[Data extracts — start]

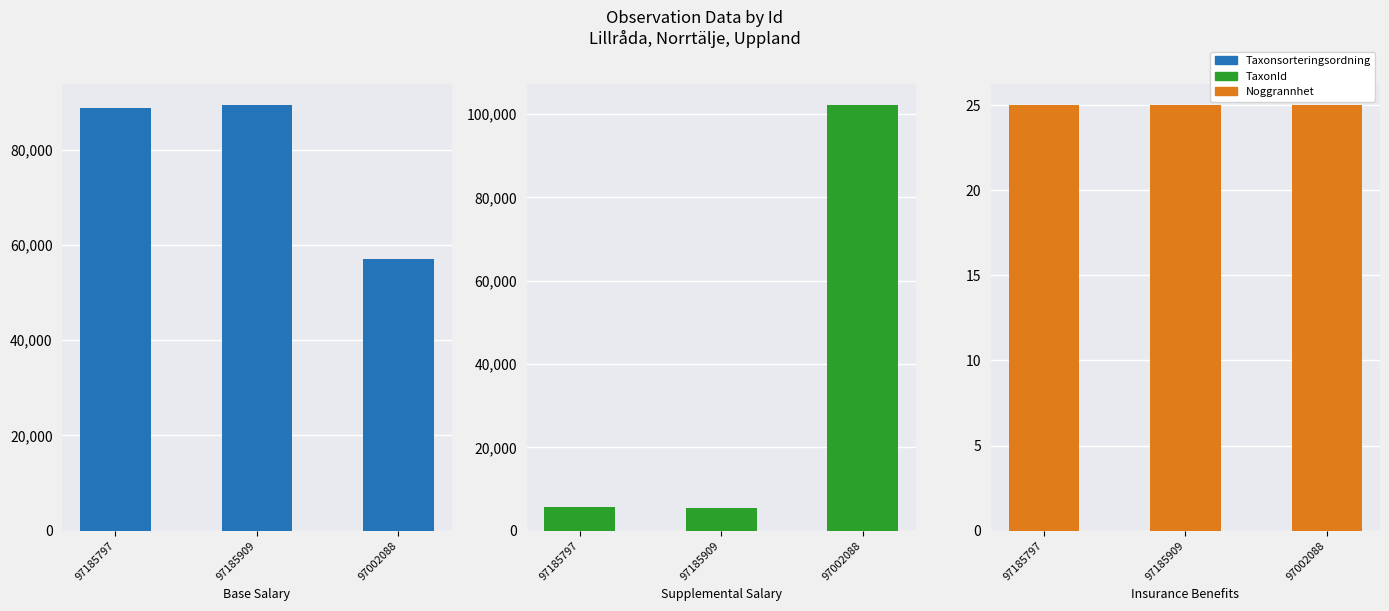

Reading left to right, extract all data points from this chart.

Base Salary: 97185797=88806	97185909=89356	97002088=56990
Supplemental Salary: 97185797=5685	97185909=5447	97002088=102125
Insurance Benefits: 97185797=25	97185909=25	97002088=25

[Data extracts — finish]
[Data extracts — start]

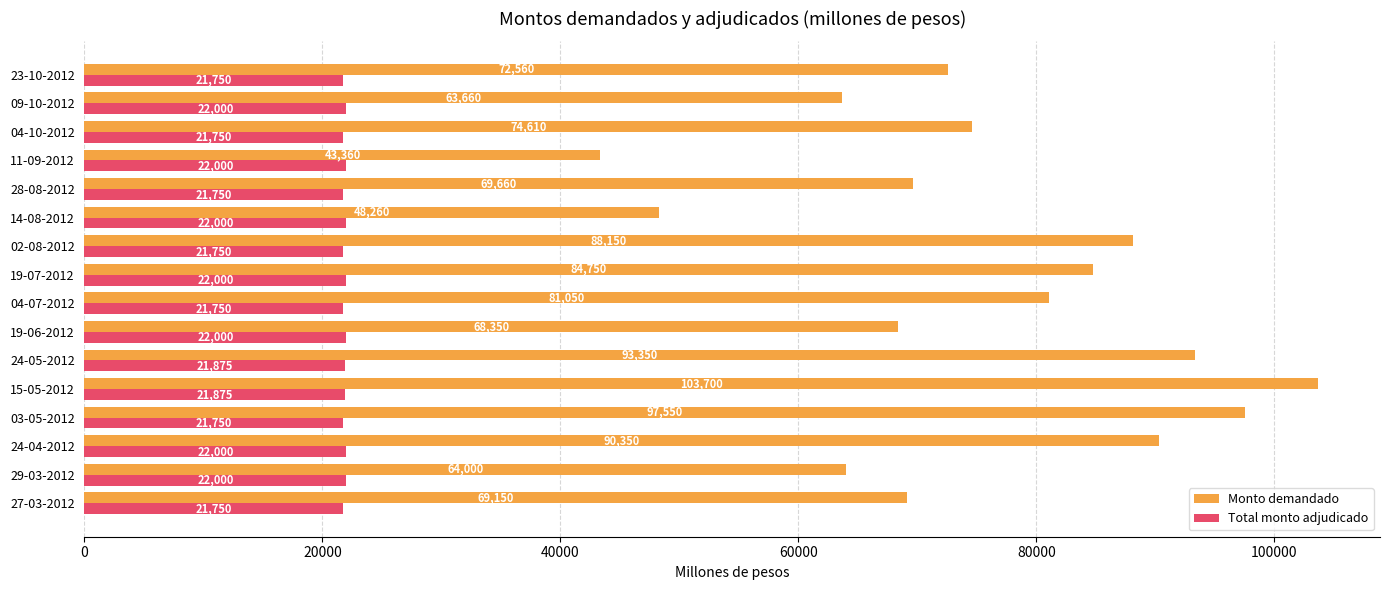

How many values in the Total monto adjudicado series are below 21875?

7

[Data extracts — finish]

Pick out every line above that contains the word "Salary", matching uppercase and lowercase letters exactly.

Base Salary: 97185797=88806	97185909=89356	97002088=56990
Supplemental Salary: 97185797=5685	97185909=5447	97002088=102125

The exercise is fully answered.